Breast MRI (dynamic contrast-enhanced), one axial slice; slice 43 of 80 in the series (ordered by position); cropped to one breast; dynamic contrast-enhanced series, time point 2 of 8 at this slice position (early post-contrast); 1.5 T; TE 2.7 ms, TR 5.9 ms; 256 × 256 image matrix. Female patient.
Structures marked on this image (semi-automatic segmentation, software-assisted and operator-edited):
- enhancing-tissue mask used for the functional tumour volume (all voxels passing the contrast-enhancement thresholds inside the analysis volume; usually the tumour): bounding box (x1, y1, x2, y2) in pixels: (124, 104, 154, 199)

---

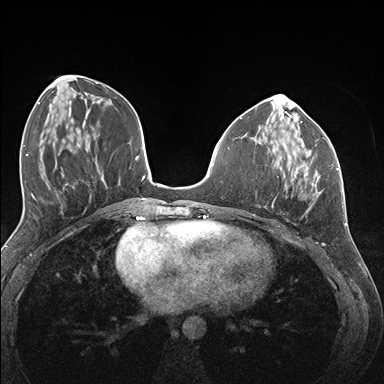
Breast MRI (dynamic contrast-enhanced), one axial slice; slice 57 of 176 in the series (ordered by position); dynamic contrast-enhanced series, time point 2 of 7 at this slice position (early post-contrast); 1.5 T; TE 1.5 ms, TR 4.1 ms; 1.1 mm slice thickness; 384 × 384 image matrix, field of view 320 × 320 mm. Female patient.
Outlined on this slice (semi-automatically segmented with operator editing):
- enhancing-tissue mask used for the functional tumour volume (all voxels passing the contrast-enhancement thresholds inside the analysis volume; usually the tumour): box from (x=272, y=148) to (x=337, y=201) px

* [What is needed]:
Lines to set down from above: the line with "Outlined on this", the line with "(x=337, y=201) px", and every line between, each exactly as written.

* [Solution for this problem]:
Outlined on this slice (semi-automatically segmented with operator editing):
- enhancing-tissue mask used for the functional tumour volume (all voxels passing the contrast-enhancement thresholds inside the analysis volume; usually the tumour): box from (x=272, y=148) to (x=337, y=201) px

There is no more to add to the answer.